No, you shouldn’t. As I stated previously, the seed and the state are different. If the state is huge, the seed does not need to be. Consider the state as implementation detail. The seed matters mostly for the randomness of the few initial outputs. The more seeds you have, the more initial states you have, the more uniformity you have in the first few outputs.

If 32-bit seed is not enough for you, use 64-bit seed, i.e. std::seed_seq constructed with two integers. Do you know how big is 2^64? Just one for-loop that iterates all 64-bit numbers and does nothing else may take maybe 200 years to execute. Is that not enough for you? Use 128-bit seed, like my example in my previous article. With 128-bit seed you have gazzilion different initial states. Generating all of them would take bazzilion years.

I have two more arguments related to std::random_device on why using 624 integers is too much.

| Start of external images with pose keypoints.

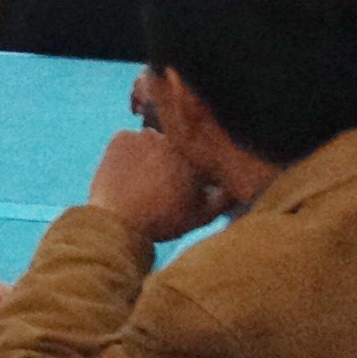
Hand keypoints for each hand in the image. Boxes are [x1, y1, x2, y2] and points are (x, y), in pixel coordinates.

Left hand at [87, 128, 228, 241]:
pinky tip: (131, 174)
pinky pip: (131, 141)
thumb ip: (225, 198)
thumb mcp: (202, 215)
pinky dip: (132, 153)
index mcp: (192, 154)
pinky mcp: (121, 137)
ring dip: (153, 154)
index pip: (202, 153)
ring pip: (154, 142)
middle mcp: (170, 138)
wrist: (118, 222)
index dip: (197, 171)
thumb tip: (238, 186)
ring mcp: (143, 135)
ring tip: (146, 181)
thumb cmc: (164, 220)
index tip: (188, 186)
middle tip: (164, 184)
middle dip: (175, 161)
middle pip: (177, 145)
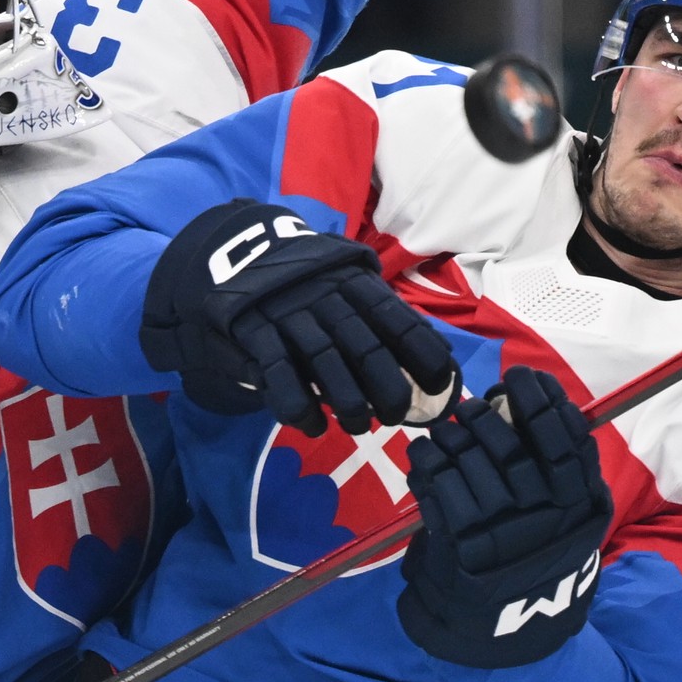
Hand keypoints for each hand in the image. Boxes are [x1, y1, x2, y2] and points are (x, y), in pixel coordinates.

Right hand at [141, 199, 457, 435]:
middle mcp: (326, 297)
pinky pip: (280, 373)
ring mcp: (290, 313)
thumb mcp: (349, 284)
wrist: (240, 254)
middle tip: (394, 416)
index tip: (438, 383)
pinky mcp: (255, 331)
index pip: (396, 318)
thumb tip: (441, 354)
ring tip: (357, 426)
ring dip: (347, 403)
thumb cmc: (311, 284)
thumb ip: (386, 315)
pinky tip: (313, 427)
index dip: (422, 352)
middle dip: (387, 389)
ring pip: (326, 363)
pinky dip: (299, 406)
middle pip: (366, 347)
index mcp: (355, 284)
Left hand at [397, 366, 612, 667]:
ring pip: (474, 461)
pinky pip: (441, 489)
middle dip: (489, 415)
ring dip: (454, 437)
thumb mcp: (571, 524)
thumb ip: (563, 471)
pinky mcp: (464, 551)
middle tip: (475, 409)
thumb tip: (531, 405)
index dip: (544, 400)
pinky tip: (425, 458)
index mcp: (582, 507)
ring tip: (447, 432)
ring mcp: (506, 535)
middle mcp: (548, 519)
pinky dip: (427, 465)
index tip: (523, 378)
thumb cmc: (536, 566)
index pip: (569, 437)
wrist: (510, 640)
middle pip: (514, 444)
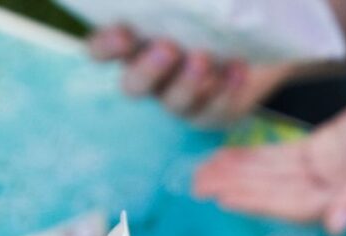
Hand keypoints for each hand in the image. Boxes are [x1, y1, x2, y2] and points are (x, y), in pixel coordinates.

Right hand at [88, 23, 294, 124]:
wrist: (246, 39)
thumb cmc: (203, 11)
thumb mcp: (185, 4)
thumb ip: (170, 0)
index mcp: (131, 47)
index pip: (100, 52)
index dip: (106, 46)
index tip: (124, 31)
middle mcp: (150, 79)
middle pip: (134, 86)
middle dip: (149, 69)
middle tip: (168, 47)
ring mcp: (180, 101)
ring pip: (175, 102)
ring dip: (188, 83)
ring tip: (203, 58)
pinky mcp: (212, 114)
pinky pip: (216, 110)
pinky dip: (228, 89)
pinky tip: (238, 68)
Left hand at [194, 68, 345, 233]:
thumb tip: (337, 226)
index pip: (296, 206)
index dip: (259, 202)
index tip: (222, 196)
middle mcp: (338, 196)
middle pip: (278, 195)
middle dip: (239, 190)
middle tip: (195, 186)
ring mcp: (331, 175)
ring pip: (276, 178)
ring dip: (240, 176)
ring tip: (201, 173)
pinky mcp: (328, 153)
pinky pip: (285, 158)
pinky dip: (257, 157)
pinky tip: (230, 156)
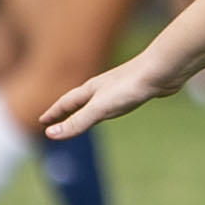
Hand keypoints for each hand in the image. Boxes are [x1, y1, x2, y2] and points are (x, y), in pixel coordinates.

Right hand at [40, 52, 177, 139]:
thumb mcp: (100, 109)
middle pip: (78, 100)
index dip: (54, 113)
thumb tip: (50, 134)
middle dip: (66, 110)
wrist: (161, 70)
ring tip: (83, 114)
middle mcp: (102, 88)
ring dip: (86, 108)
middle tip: (56, 119)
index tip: (43, 120)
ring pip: (97, 101)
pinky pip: (115, 101)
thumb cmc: (129, 87)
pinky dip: (107, 108)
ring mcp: (118, 89)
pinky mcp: (135, 91)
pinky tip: (116, 107)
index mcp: (90, 90)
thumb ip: (77, 122)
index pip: (66, 103)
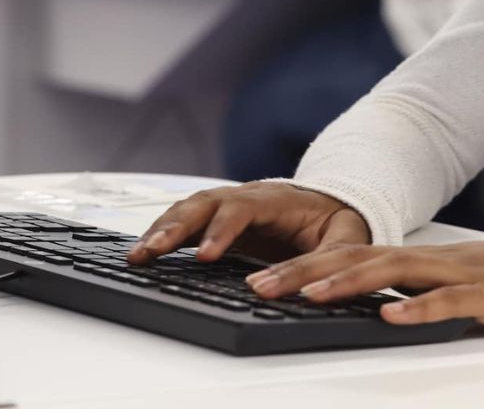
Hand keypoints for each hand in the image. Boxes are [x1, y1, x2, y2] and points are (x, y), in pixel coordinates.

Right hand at [127, 181, 369, 265]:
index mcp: (277, 198)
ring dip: (161, 230)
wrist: (333, 206)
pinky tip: (145, 250)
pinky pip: (186, 221)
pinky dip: (163, 233)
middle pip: (204, 204)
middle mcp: (247, 195)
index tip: (205, 256)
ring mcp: (229, 204)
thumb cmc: (339, 224)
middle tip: (152, 253)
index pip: (243, 209)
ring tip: (137, 255)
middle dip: (175, 227)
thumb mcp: (346, 241)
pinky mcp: (218, 220)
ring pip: (189, 209)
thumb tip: (302, 288)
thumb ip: (326, 261)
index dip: (222, 230)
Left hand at [246, 241, 483, 329]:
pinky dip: (417, 308)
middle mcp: (418, 261)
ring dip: (348, 282)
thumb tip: (338, 303)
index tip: (257, 279)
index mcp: (402, 259)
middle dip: (304, 272)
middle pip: (353, 259)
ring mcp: (447, 274)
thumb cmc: (479, 284)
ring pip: (390, 273)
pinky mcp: (477, 296)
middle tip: (262, 286)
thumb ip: (388, 291)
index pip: (341, 257)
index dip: (297, 266)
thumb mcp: (424, 286)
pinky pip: (444, 301)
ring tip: (312, 294)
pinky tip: (391, 317)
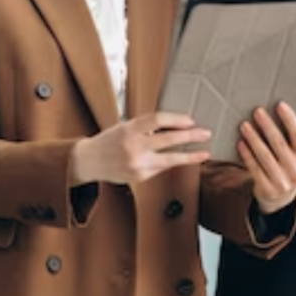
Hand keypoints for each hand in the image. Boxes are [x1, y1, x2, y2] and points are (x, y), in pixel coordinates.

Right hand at [69, 112, 210, 185]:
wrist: (90, 161)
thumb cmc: (110, 141)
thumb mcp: (125, 127)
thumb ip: (146, 127)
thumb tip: (174, 126)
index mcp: (129, 128)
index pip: (157, 120)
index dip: (176, 119)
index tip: (190, 120)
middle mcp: (133, 145)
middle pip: (167, 139)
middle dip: (190, 136)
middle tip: (205, 133)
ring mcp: (137, 163)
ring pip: (169, 159)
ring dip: (190, 156)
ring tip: (204, 153)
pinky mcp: (140, 176)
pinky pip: (161, 168)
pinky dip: (171, 163)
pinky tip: (180, 160)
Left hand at [237, 102, 295, 214]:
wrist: (282, 198)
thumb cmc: (288, 167)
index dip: (290, 119)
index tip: (280, 105)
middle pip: (279, 143)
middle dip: (267, 126)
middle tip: (257, 112)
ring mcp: (282, 181)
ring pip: (265, 155)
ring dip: (253, 138)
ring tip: (244, 126)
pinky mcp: (267, 188)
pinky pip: (254, 168)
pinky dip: (247, 155)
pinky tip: (241, 143)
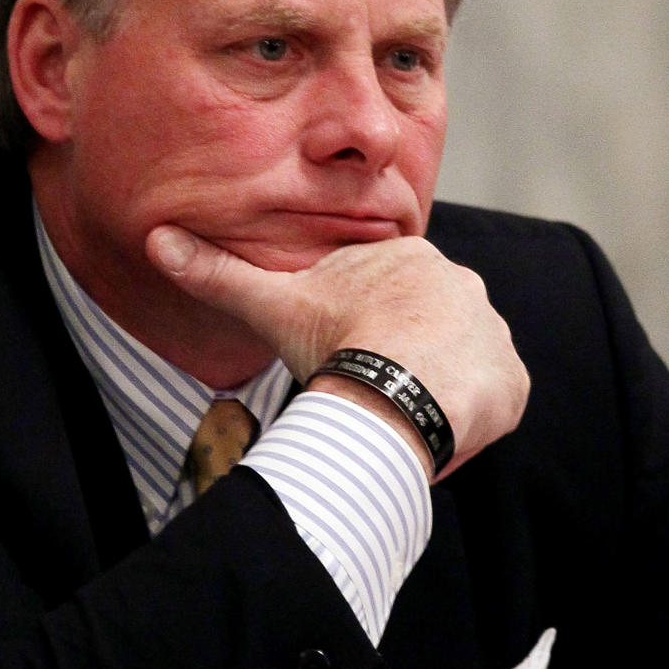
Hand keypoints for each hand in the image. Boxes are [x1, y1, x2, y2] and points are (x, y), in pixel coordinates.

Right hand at [147, 226, 528, 478]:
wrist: (393, 391)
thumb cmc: (334, 342)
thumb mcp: (271, 304)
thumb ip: (218, 274)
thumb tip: (156, 240)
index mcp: (411, 259)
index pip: (388, 299)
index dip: (362, 333)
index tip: (344, 357)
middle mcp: (463, 287)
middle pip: (424, 330)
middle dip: (399, 360)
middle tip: (366, 389)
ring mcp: (494, 334)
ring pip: (459, 364)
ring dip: (432, 388)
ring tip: (396, 413)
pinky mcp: (512, 382)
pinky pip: (491, 399)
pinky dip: (466, 417)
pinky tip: (433, 429)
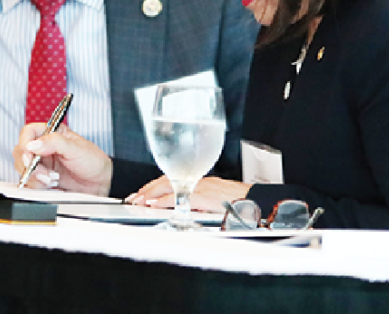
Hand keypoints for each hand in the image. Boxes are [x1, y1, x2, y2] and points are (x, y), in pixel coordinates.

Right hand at [13, 122, 112, 196]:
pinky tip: (52, 185)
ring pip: (23, 168)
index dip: (25, 142)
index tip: (30, 154)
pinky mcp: (42, 178)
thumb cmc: (92, 161)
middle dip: (29, 164)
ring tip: (52, 179)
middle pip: (21, 152)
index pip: (28, 132)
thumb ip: (55, 143)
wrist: (100, 183)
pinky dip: (37, 186)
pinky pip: (29, 182)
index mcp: (52, 134)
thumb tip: (33, 144)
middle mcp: (44, 147)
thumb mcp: (76, 149)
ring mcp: (42, 163)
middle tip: (44, 172)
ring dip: (35, 176)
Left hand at [126, 175, 252, 212]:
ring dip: (151, 193)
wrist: (255, 201)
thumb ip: (195, 202)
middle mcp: (197, 179)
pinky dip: (165, 200)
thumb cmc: (237, 202)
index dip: (153, 186)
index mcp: (197, 179)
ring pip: (169, 185)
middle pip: (166, 179)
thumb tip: (178, 209)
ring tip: (139, 200)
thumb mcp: (211, 201)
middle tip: (133, 197)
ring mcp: (199, 186)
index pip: (170, 179)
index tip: (141, 193)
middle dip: (147, 189)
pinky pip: (180, 196)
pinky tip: (155, 204)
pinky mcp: (203, 195)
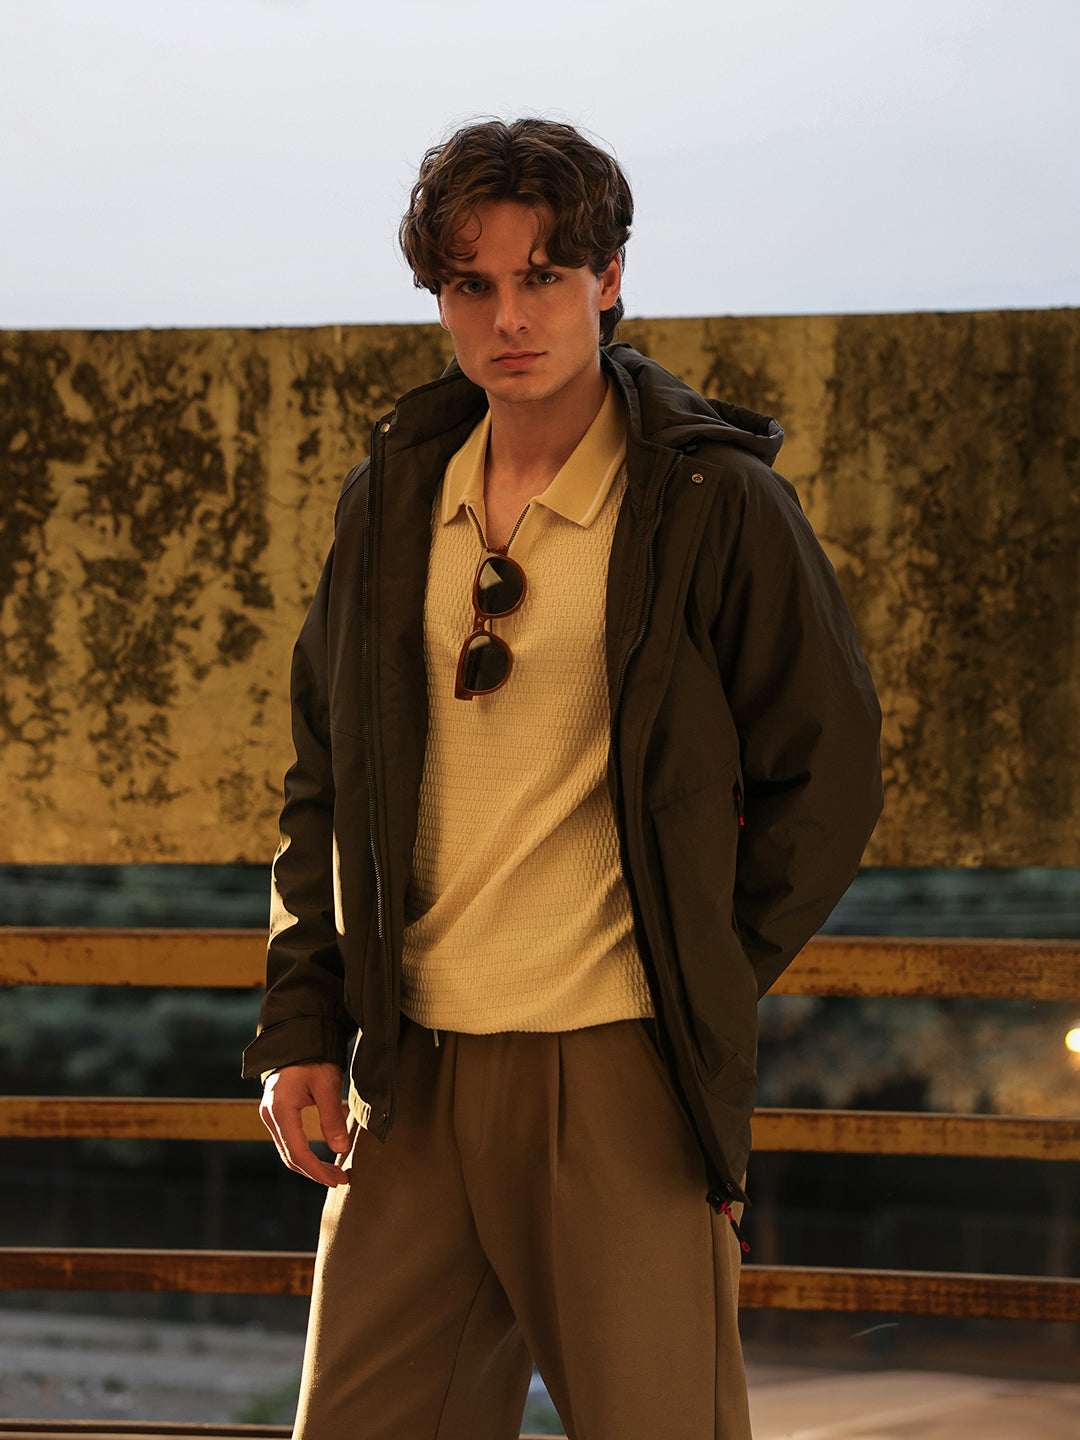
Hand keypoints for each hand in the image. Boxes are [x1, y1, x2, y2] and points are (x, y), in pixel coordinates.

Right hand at [259, 1062, 350, 1185]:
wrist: (298, 1037)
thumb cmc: (314, 1058)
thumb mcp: (327, 1084)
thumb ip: (332, 1117)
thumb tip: (340, 1148)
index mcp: (280, 1109)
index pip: (298, 1152)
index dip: (318, 1170)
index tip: (338, 1180)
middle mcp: (269, 1115)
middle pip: (289, 1156)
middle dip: (314, 1172)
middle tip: (340, 1179)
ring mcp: (269, 1114)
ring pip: (286, 1150)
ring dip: (309, 1165)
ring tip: (333, 1172)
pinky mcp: (274, 1113)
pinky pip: (286, 1141)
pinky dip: (302, 1153)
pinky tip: (320, 1157)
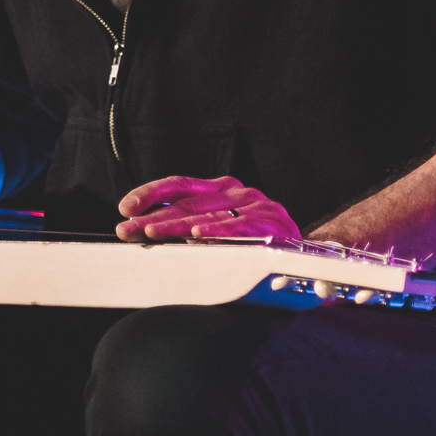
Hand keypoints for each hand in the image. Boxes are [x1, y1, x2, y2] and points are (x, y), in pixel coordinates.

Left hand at [115, 176, 303, 242]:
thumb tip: (146, 233)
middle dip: (153, 216)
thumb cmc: (258, 239)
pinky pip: (241, 226)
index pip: (178, 185)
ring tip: (151, 233)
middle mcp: (235, 191)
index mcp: (220, 189)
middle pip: (187, 203)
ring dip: (176, 226)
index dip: (150, 194)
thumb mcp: (222, 226)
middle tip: (127, 229)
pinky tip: (198, 236)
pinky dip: (218, 231)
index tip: (124, 207)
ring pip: (208, 215)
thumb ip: (190, 225)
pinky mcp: (272, 222)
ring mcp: (255, 204)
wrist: (310, 250)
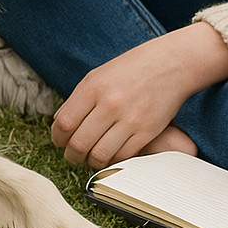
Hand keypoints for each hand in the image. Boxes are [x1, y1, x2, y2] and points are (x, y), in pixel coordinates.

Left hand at [51, 22, 227, 168]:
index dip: (57, 138)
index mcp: (93, 88)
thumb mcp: (97, 75)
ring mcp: (130, 120)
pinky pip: (123, 156)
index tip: (59, 142)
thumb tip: (58, 123)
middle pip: (79, 143)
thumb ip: (77, 98)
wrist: (170, 64)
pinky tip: (110, 154)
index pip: (64, 124)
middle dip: (71, 155)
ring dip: (90, 162)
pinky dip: (112, 160)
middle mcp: (110, 105)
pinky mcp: (147, 132)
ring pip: (99, 156)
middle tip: (72, 156)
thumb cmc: (130, 69)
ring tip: (90, 158)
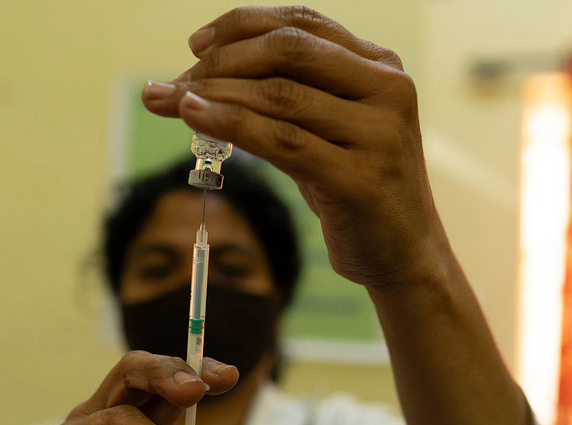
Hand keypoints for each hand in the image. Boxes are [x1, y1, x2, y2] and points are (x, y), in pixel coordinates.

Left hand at [142, 6, 449, 290]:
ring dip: (212, 92)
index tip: (196, 45)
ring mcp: (377, 135)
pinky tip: (195, 117)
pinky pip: (281, 142)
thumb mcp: (325, 131)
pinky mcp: (358, 179)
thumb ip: (284, 97)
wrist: (403, 254)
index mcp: (381, 67)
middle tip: (177, 81)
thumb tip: (198, 80)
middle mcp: (387, 90)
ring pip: (278, 95)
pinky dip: (230, 125)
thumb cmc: (353, 186)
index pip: (302, 24)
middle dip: (221, 60)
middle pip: (287, 50)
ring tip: (168, 99)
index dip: (242, 26)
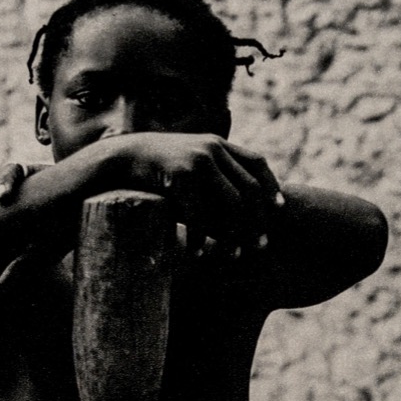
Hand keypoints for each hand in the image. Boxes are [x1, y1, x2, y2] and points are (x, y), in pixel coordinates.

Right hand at [114, 133, 284, 258]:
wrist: (121, 159)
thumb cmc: (158, 171)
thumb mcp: (190, 167)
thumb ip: (214, 180)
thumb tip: (238, 212)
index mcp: (219, 144)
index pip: (258, 163)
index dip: (272, 187)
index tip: (279, 210)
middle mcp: (213, 148)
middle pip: (249, 189)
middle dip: (257, 221)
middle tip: (260, 246)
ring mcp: (196, 160)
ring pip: (231, 205)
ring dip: (234, 235)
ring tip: (232, 256)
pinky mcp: (179, 176)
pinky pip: (199, 215)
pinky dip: (198, 239)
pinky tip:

std::random_device is very much platform specific facility, but most likely it is CSPRNG. There are some things that are common. The OS collects randomness from various IO like mouse movement, keyboard typing, temporary files and fills up the randomness, the entropy gets higher. As you request random numbers, the randomness pool is spent. If you overuse it, it will deplete. Modern operating systems try very hard this not to happen. Still, you should not fight with the OS. You should treat std::random_device as finite resource that should be spent wisely. Therefore, using just few values from std::random_device is the right way to seed. Using 624 values from std::random_device is wrong.

Secondly, calls to std::random_device are slow. Internally, it does a system call which is more expensive than normal function call (in user space). The system call may further do some IO, which is, again, a slow operation. When you request more unnecessary data from std::random_device, you unnecessarily slow your program.

Myth 4: std::seed_seq is not bijection

This is probably the only correct statement in that bad article, but also it is completely useless. Is it a big problem if there are few collisions? They tested the case where the input is two 32-bit integers and the output is also two 32-bit integers. Why would one use seed_seq in the first place in such case? If the internal state of some PRNG is 64 bits, I would directly seed it with 64-bit number. Can someone test for bijection where the input is 2 or 4 integers and the output is 624 integers?

Conclusion

The current design of the library for random numbers is actually good. There can be some improvements, like ease of use. For starters, I would improve the documentation in the standard by giving an example that shows the little dance between random_device, seed_seq and mt19937. I will use just 4 integers from random_device in that example. Future proposals about random numbers in C++ must not make random_device to conform to the named requirement SeedSequence because that would make it very easy to use random_device the wrong way.